▶ _GIVEN DATA_
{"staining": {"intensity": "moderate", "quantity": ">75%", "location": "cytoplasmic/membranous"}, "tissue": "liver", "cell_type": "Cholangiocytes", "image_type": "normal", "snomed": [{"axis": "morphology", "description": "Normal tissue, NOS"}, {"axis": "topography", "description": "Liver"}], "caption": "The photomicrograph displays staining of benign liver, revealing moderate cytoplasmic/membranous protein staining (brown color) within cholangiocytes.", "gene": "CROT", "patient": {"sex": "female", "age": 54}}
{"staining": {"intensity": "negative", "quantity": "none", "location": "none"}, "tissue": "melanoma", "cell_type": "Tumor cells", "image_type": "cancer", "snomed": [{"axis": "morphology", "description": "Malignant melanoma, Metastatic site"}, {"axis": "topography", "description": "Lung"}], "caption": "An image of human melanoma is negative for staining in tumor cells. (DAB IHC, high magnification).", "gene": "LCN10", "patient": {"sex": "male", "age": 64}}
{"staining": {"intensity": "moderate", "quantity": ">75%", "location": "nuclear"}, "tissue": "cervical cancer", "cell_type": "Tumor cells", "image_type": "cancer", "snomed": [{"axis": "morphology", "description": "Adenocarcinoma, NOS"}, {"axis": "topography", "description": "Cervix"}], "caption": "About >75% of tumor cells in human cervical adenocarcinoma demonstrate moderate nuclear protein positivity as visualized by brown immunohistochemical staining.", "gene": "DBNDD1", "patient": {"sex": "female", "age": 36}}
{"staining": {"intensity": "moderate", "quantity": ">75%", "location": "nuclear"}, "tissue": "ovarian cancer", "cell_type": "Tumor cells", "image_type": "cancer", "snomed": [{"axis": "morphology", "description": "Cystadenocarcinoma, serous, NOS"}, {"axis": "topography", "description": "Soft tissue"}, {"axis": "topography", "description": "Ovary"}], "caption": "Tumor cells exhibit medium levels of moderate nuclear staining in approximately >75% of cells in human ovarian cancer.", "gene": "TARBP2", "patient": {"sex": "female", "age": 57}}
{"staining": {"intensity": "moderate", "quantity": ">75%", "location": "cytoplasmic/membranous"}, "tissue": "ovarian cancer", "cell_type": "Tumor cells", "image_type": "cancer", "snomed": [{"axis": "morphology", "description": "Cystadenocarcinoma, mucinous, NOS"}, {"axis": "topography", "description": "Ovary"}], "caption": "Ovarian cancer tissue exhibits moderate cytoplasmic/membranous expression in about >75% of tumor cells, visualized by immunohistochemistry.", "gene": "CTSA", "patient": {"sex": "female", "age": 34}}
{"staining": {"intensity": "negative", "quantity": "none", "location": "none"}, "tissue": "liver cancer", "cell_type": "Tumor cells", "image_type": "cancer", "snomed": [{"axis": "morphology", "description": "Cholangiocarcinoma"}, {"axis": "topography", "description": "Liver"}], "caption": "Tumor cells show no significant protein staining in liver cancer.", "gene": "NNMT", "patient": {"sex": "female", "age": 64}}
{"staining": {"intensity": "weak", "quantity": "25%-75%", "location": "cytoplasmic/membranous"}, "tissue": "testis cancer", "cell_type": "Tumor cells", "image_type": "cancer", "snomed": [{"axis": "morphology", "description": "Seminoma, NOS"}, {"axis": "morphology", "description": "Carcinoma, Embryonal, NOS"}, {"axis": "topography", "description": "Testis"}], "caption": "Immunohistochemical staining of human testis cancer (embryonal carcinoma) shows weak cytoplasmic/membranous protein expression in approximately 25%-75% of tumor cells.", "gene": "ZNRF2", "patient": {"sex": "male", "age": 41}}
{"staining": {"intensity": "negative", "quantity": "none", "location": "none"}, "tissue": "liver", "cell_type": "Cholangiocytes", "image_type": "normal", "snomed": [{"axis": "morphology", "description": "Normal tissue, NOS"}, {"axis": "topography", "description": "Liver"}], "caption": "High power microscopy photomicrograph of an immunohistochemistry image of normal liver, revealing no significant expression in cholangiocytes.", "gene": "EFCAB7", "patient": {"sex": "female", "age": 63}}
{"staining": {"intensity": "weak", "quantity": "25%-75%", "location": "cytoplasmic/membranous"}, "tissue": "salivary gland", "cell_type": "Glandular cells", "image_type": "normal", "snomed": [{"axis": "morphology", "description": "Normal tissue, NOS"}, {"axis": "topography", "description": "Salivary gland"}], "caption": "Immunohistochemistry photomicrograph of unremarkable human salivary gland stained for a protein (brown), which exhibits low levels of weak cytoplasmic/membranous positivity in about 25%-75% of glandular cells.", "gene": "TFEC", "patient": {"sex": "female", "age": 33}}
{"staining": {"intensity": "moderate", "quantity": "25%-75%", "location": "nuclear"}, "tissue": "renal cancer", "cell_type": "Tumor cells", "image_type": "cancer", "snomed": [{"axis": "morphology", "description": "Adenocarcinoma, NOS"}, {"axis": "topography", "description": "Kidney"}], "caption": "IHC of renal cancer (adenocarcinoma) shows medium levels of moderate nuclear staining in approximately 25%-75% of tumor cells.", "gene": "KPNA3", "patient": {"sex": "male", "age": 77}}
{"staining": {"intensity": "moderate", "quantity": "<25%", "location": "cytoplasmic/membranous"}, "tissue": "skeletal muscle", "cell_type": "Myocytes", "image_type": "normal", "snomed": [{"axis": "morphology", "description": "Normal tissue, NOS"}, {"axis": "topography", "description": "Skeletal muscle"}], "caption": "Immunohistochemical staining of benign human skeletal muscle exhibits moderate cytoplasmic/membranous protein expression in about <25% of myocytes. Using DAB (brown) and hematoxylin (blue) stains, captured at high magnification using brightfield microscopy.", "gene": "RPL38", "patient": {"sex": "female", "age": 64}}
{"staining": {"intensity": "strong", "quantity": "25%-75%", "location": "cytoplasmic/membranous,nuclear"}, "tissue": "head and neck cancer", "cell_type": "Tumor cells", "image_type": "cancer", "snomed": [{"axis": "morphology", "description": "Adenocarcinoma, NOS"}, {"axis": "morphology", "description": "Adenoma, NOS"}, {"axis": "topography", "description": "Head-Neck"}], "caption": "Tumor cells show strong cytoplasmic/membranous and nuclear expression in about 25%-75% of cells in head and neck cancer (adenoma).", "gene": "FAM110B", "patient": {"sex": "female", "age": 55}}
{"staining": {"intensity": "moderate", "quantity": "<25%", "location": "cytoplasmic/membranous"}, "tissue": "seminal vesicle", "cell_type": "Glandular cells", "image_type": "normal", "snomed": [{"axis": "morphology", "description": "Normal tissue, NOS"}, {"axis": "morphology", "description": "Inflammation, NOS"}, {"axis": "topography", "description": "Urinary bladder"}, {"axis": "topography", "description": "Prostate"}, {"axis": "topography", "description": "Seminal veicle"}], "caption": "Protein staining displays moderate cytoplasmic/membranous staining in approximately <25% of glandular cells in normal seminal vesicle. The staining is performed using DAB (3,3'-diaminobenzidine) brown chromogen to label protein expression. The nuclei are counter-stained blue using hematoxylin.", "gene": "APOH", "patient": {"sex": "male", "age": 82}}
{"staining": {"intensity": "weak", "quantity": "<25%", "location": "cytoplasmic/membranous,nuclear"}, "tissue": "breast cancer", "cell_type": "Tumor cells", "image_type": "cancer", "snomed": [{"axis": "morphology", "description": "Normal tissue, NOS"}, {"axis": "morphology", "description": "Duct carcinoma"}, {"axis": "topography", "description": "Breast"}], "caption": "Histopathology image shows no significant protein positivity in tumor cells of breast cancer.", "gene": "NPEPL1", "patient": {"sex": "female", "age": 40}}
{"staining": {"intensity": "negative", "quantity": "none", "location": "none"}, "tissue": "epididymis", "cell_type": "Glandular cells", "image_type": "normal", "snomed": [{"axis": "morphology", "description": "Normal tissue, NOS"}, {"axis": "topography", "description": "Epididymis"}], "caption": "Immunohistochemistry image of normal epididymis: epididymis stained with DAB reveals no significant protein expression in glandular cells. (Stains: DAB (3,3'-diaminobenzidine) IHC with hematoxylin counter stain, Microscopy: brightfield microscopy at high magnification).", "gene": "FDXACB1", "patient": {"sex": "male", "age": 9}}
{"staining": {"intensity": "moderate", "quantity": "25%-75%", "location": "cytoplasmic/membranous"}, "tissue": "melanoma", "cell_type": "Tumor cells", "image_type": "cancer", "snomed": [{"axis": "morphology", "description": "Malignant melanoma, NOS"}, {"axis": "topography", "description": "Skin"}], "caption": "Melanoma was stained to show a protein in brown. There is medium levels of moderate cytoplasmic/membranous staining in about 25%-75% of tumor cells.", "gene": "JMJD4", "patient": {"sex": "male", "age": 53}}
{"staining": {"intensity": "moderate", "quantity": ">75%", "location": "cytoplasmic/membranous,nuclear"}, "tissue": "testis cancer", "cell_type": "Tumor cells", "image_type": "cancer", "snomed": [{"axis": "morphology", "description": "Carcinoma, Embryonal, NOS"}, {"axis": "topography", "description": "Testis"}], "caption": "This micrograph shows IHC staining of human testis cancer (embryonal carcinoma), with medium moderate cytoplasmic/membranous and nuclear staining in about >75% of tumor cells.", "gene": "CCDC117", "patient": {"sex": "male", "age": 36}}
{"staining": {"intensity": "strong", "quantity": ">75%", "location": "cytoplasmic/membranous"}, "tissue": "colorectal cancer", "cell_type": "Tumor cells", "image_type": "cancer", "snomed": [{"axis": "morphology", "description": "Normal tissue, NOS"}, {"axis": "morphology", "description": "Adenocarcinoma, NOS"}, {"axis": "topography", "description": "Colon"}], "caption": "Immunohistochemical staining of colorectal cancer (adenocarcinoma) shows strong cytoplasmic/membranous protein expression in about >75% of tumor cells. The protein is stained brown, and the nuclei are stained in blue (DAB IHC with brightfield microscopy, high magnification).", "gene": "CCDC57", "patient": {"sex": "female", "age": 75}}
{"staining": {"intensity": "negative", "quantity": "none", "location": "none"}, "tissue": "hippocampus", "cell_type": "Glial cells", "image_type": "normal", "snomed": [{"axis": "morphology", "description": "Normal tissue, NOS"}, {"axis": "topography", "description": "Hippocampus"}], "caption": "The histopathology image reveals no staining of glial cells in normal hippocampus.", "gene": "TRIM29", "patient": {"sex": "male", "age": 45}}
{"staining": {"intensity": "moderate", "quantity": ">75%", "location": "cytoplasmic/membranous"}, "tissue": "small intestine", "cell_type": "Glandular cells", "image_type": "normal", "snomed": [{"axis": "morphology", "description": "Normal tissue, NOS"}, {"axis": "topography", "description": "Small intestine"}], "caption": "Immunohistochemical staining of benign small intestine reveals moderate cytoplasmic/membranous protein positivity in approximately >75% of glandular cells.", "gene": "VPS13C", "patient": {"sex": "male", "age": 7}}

▶ _EXERCISE PROMPT_
From the data above, return every line from the line that has "staining displays moderate" up to and including the line that has "normal epididymis: epididymis", exactly.

▶ _FINISHED EXERCISE_
{"staining": {"intensity": "moderate", "quantity": "<25%", "location": "cytoplasmic/membranous"}, "tissue": "seminal vesicle", "cell_type": "Glandular cells", "image_type": "normal", "snomed": [{"axis": "morphology", "description": "Normal tissue, NOS"}, {"axis": "morphology", "description": "Inflammation, NOS"}, {"axis": "topography", "description": "Urinary bladder"}, {"axis": "topography", "description": "Prostate"}, {"axis": "topography", "description": "Seminal veicle"}], "caption": "Protein staining displays moderate cytoplasmic/membranous staining in approximately <25% of glandular cells in normal seminal vesicle. The staining is performed using DAB (3,3'-diaminobenzidine) brown chromogen to label protein expression. The nuclei are counter-stained blue using hematoxylin.", "gene": "APOH", "patient": {"sex": "male", "age": 82}}
{"staining": {"intensity": "weak", "quantity": "<25%", "location": "cytoplasmic/membranous,nuclear"}, "tissue": "breast cancer", "cell_type": "Tumor cells", "image_type": "cancer", "snomed": [{"axis": "morphology", "description": "Normal tissue, NOS"}, {"axis": "morphology", "description": "Duct carcinoma"}, {"axis": "topography", "description": "Breast"}], "caption": "Histopathology image shows no significant protein positivity in tumor cells of breast cancer.", "gene": "NPEPL1", "patient": {"sex": "female", "age": 40}}
{"staining": {"intensity": "negative", "quantity": "none", "location": "none"}, "tissue": "epididymis", "cell_type": "Glandular cells", "image_type": "normal", "snomed": [{"axis": "morphology", "description": "Normal tissue, NOS"}, {"axis": "topography", "description": "Epididymis"}], "caption": "Immunohistochemistry image of normal epididymis: epididymis stained with DAB reveals no significant protein expression in glandular cells. (Stains: DAB (3,3'-diaminobenzidine) IHC with hematoxylin counter stain, Microscopy: brightfield microscopy at high magnification).", "gene": "FDXACB1", "patient": {"sex": "male", "age": 9}}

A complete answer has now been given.